EXERCISE TASKS:
A) According to the text below on Microsoft and Google in the search business, what share of searches carried out at MSN does Microsoft's research show to be relevant?
B) Carry on the text below about Microsoft and Google in the search business, starting after its last sentence.

DOCUMENT TEXT:
+++++

For MS, revenue generation is not an immediate priority. MS has plenty of memories about its Ultimate TV set-top box which didn't do well to rival established market leaders. They don't want to repeat their mistakes, but would like to enter the search business only when they know what they are doing. MS is believed to have invested heavily in R&D (US$7 billion annually) and their research shows only 30% to 50% of the searches carried out at MSN are relevant. To increase this percentage, MS is relying on its development team. They are also in a good position to buy pre- built solutions having abundant financial resources.

Google on the other hand shows no sign of shying away. It has given out programming interface to developers, that enable them to incorporate Google information in their applications. Google meets the market requirements quite consistently.

+++++

SUPPLIED ENTRIES:
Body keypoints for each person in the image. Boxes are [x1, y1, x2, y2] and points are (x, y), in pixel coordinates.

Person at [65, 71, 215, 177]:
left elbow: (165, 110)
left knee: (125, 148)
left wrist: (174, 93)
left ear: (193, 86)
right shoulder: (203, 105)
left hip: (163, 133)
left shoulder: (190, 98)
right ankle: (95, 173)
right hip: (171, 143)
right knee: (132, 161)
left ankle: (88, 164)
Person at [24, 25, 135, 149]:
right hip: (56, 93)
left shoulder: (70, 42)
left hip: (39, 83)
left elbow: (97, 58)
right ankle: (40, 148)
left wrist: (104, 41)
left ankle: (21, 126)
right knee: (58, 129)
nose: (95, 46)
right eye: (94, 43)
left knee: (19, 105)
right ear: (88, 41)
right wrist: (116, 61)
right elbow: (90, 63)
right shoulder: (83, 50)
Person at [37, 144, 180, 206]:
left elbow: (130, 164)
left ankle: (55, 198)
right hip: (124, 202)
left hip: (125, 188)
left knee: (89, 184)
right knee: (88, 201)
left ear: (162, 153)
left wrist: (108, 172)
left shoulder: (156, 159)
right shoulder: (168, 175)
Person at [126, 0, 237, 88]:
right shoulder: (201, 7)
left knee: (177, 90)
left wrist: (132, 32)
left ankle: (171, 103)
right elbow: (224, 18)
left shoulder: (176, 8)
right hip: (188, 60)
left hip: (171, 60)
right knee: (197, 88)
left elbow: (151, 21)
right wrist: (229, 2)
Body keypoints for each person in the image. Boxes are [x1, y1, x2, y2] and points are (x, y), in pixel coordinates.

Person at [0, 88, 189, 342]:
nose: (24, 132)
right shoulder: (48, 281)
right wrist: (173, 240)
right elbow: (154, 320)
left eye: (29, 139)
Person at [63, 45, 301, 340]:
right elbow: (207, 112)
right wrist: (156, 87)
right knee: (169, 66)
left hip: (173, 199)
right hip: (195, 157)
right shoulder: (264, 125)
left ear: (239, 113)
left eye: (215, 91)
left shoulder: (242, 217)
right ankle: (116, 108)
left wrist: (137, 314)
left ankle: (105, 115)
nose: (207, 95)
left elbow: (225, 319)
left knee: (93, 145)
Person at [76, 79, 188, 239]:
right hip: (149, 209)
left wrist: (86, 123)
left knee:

+++++

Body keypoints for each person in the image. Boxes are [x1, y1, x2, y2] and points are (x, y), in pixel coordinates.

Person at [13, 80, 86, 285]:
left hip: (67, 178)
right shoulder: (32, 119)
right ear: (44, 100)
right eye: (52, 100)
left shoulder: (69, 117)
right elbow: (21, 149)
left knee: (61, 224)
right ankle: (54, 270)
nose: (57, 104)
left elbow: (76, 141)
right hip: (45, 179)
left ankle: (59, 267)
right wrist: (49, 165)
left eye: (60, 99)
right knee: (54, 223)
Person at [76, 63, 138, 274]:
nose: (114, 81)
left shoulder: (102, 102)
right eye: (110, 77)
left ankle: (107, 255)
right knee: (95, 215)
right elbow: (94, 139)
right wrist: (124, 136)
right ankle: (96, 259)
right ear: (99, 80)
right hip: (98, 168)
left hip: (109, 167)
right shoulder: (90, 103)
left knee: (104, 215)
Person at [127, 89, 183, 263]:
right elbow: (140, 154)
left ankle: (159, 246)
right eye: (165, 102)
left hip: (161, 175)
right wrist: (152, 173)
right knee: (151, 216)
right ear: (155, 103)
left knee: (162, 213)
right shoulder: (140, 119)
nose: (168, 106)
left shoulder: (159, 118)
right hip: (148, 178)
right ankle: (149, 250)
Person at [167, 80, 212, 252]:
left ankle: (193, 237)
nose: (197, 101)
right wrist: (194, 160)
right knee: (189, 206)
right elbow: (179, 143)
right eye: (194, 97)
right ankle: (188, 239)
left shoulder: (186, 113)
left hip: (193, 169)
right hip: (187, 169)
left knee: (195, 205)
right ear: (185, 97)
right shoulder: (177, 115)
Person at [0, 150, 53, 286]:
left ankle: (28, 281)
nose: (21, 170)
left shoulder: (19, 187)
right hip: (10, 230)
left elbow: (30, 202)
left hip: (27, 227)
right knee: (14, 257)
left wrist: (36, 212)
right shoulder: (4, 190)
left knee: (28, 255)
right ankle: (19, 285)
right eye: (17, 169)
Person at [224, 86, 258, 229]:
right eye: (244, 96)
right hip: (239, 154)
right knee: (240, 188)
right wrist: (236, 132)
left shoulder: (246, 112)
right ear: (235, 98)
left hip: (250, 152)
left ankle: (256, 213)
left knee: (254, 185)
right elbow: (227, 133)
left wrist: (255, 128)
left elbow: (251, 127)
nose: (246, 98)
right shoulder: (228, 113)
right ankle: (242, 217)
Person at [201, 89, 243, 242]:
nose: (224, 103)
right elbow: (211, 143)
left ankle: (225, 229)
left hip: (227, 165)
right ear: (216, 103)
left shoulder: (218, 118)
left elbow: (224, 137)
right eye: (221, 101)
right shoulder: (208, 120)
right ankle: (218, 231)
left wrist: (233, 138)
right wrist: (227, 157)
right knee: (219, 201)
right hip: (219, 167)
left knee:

+++++

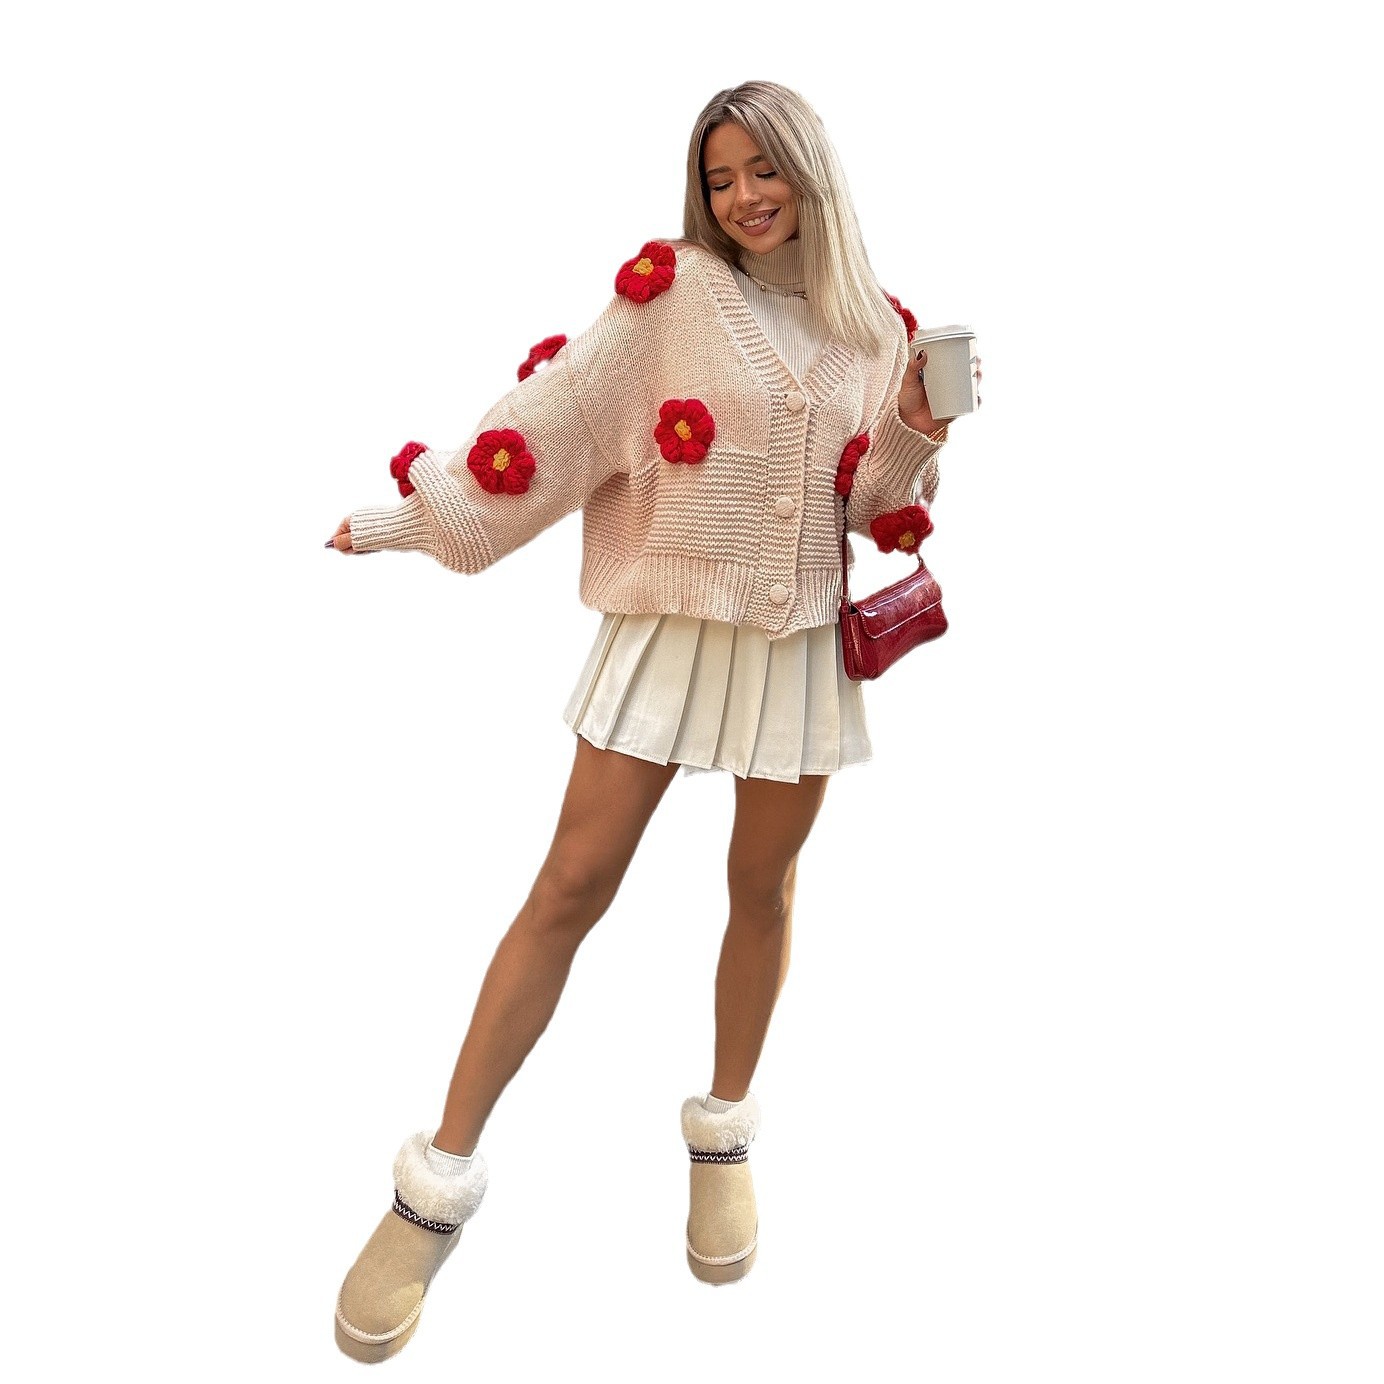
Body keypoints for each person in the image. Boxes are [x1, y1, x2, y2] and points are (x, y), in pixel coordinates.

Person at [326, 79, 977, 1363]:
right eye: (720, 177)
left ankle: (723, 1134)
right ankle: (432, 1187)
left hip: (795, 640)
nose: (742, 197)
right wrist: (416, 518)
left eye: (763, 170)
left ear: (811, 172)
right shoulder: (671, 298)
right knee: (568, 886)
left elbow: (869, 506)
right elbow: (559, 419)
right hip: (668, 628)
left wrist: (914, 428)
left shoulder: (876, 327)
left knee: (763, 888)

+++++

TASK RESULTS:
A) Only 30% to 50%.

B)
Google holds the top slot in the search
market today. OneStat.com reports that the
global share of search traffic at Google has
in fact increased slightly during the last five
months. Their listing of top 7 search
engines posted on
SearchEngineJournal.com reads:
1 Google  > 56.4%
2 Yahoo  > 21.1%
3 MSN Search  9.2%
4 AOL Search 3.8%
5 Terra Lycos 2.0%
6 Altavista 1.7%
7 AskJeves 1.7%
Ultimately, whoever provides better results will win.